At 17, he went to Reed College. His parents spent all their hard-earned money
to finance his education. However, he
couldn’t see the value of what he was doing.
He had no idea of what he wanted to do with his life. Worse, he had absolutely no idea if college
education was going to help him figure out what to do with it.
He didn’t have any dormitory room so he slept on the floor
of his friends’ room, retrieved and returned Coke bottles so he can get their 5
cent deposits and use them to buy food, and walked seven miles across town every Sunday to get at least one good
meal a week at the Hare Krishna temple.
Reed College offered the best calligraphy instruction that
time. And so he took it without
realizing what it might be worth in the future.
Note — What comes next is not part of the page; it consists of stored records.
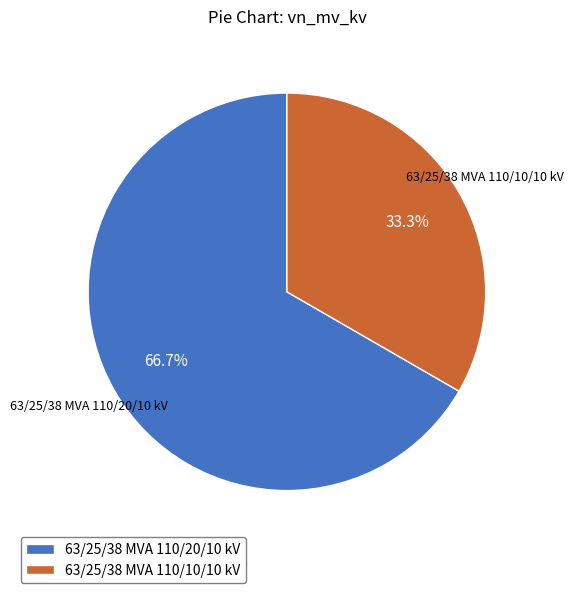

Which category has the biggest portion of the pie?

63/25/38 MVA 110/20/10 kV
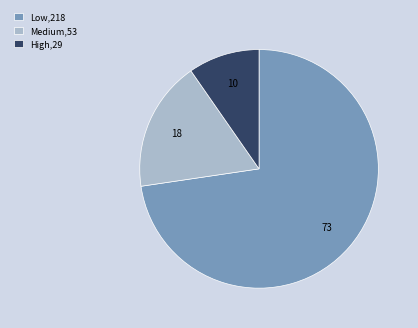

Which has a higher value, High,29 or Low,218?

Low,218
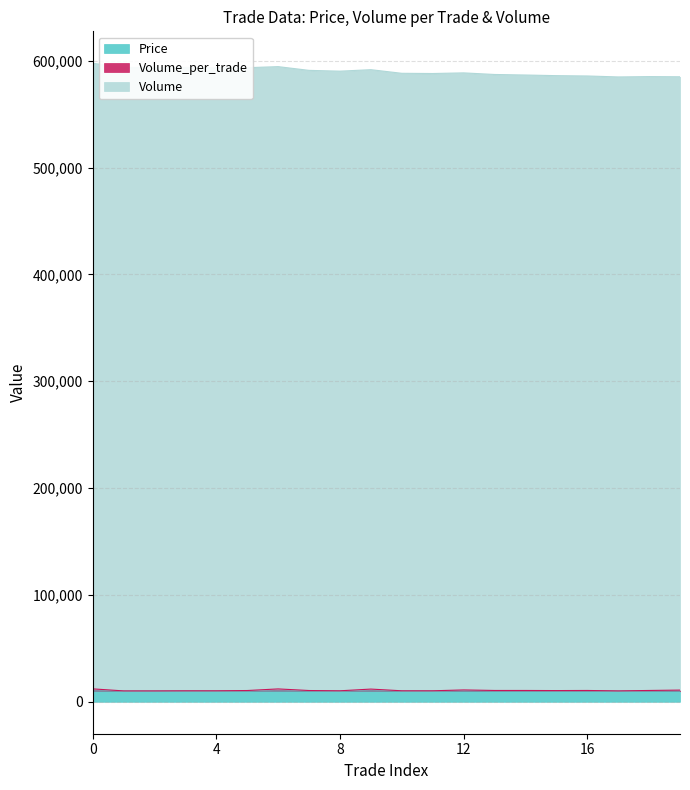

The value of Volume at 5 is 972377. True or false?

False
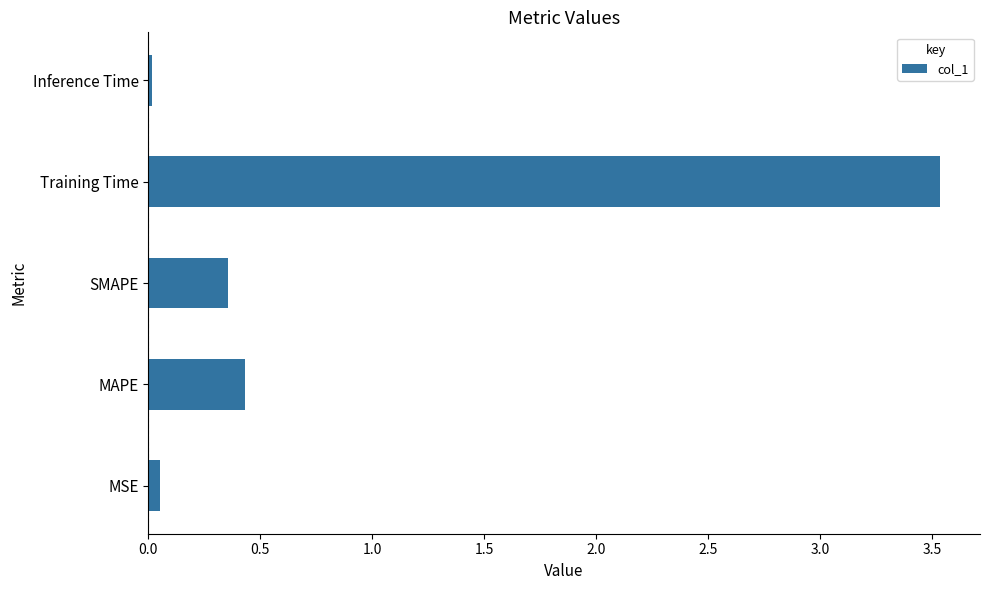

Which label corresponds to the largest value in the chart?

Training Time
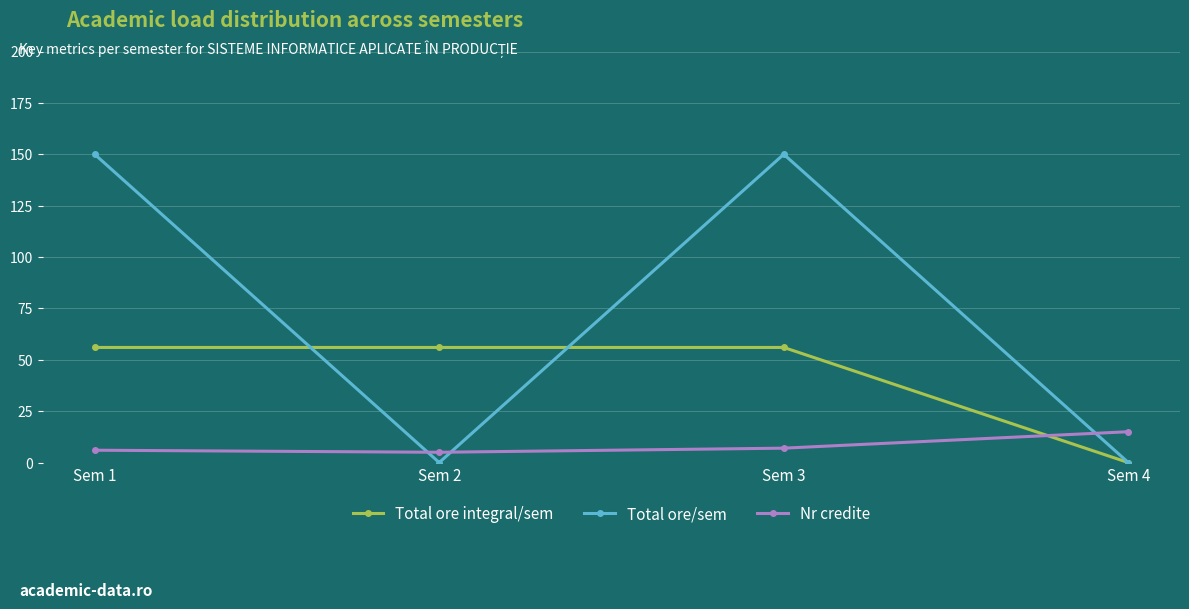

List the series in order of their peak value, highest first.

Total ore/sem, Total ore integral/sem, Nr credite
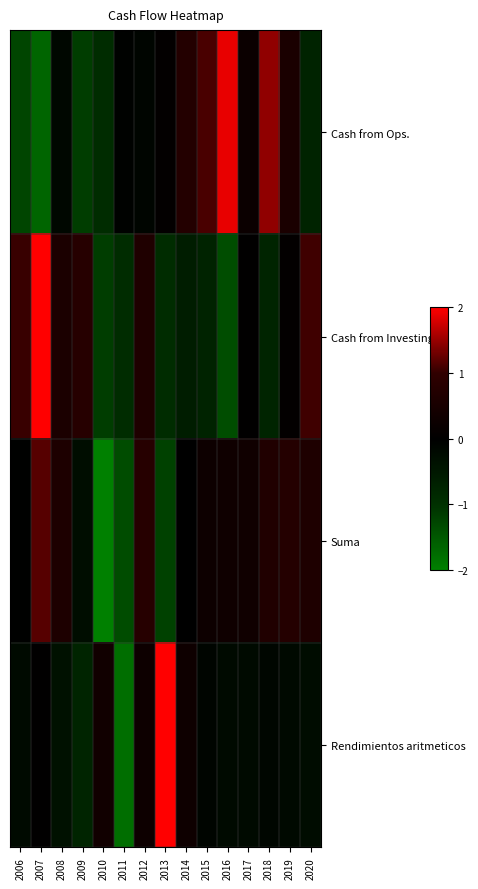

What is the minimum value shown in the chart?

-2.0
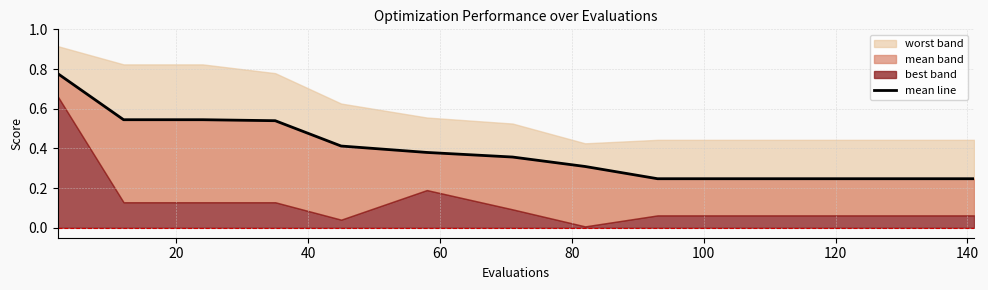

Reading right to left, transcribe all the data shown in this chart.

0.2	0.2	0.2	0.2	0.2	0.3	0.4	0.4	0.4	0.5	0.5	0.5	0.8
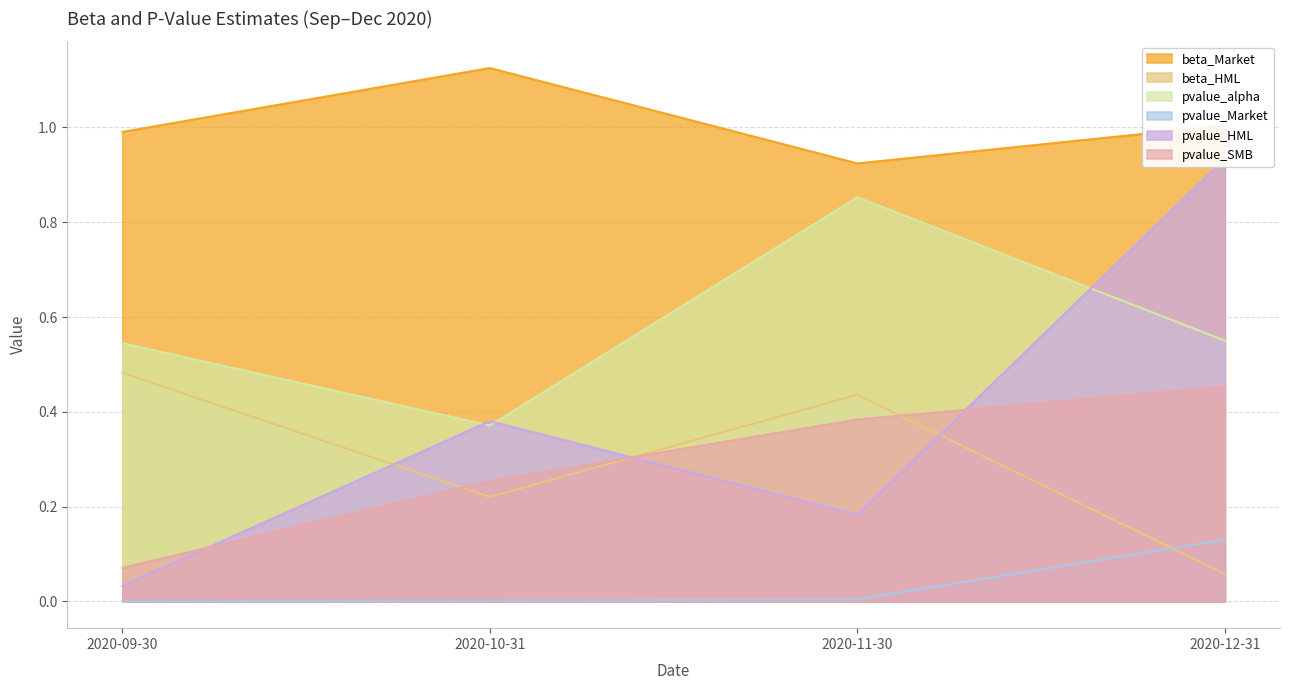

The beta_HML series shows 0.1 at 2020-12-31. True or false?

True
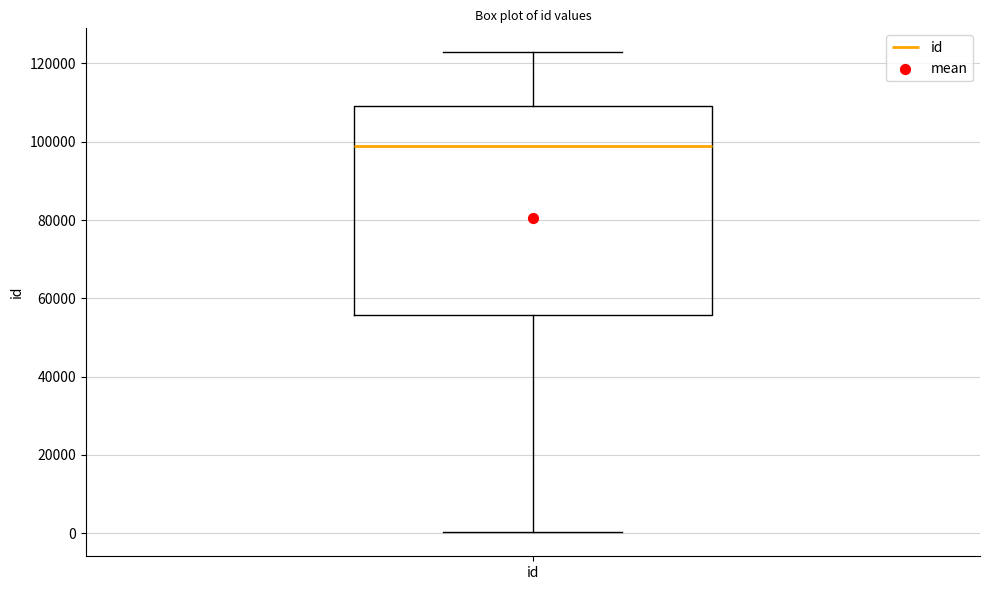

Where does the upper whisker of the box for id end on the y-axis? The values are not printed on the chart, so give them approximately, as read against the axis.

122000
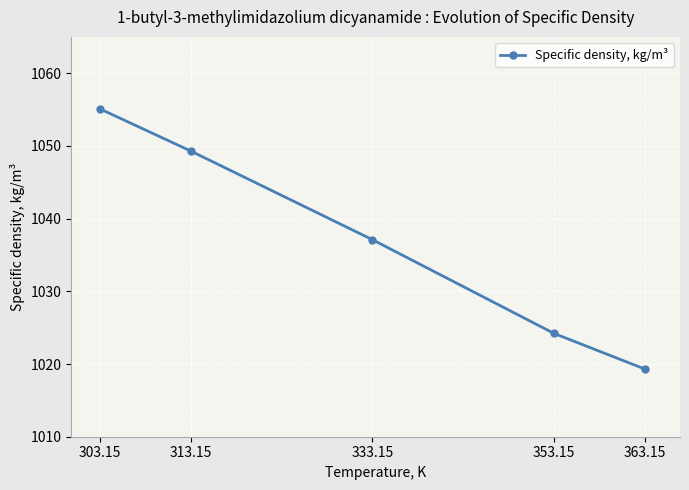

Does the chart have visible grid lines?

Yes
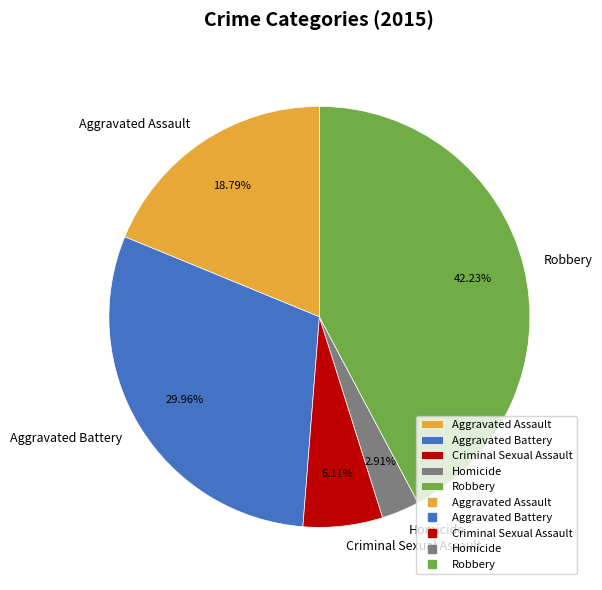

To the nearest percent, what portion does Aggravated Assault represent?

19%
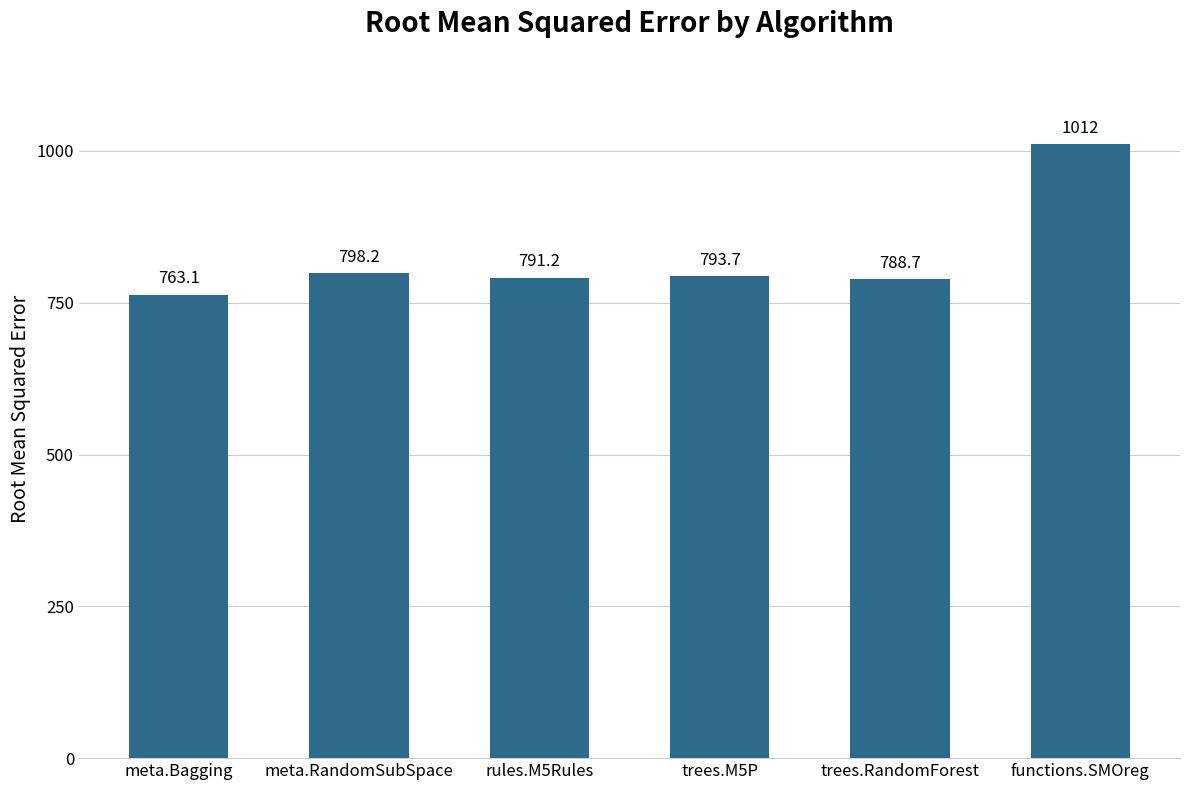

Approximately how many times larger is the value at trees.RandomForest compared to trees.M5P?

1.0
Ten years later, when the machine that is now called the
computer was being designed, it all flashed back to him. And he made the first
computer with beautiful calligraphy.
If he didn’t drop in to take the calligraphy class, he
couldn’t have created a product with such a wonderful feature.
FIRST LESSON: You cannot connect the dots in your life
looking forward. You can only connect the dots looking backwards. The best things about the future is that its
yesterday is today. So you must trust
that your dots today, what you do today, and what you have today can somehow
connects with the future.
His products started in a garage. In fact, he worked in a garage at the age of
20. After 10 years, such garage was
transformed into a $2 billion company with over 4,000 employees.
A year after they have launched their newest products at the
age of 30, he was fired. He was publicly out and became a public failure.
Many months passed and the heaviness of being successful was
replaced by the lightness of being a beginner, less sure about everything. But it freed him to enter one of the most
creative periods of his life.
He still loved his brainchild products. But he realized that
he had to move on. After the next five
years, he already had a started a new software company called NeXT, and another
one called Pixar. Pixar is now the world’s successful and multi-awarded animation
studio. After sometime, he sold the NeXT
to the company that once fired him. And he was invited to lead the company
again.
SECOND LESSON: Don’t settle. Don’t be comfortable. Look for your passion. Work where you are best at. Consistently searched for your ultimate
dream. Keep looking if you haven’t found
it yet. Sometimes life may hit it the
head with bricks. It doesn’t matter. Never lose faith. And fight.
When he was 33, he was diagnosed with cancer. His doctor advised him to “get your affairs in order,” the other way of saying that “you only have six months to live and to bid goodbye.” Some may call it miracle for one might during his biopsy, the doctor found out that the cancer was curable by surgery. It was his closest encounter with death.
Third Lesson: Death
is life’s change agent, perhaps the world’s greatest invention. It clears the
old to give way to the new. Right now,
the new in us, but someday, not too long from now, we will gradually become old
and be cleared away. So live, each day as if it is your last minute. It could
be. Don’t waste your time living
somebody else’s life. Follow your heart
and intuition. Stay hungry and absurd.
BY the way, the man whose story I told above is Steve Jobs, the CEO and founder of Apple Computer and Pixar Animated Studio.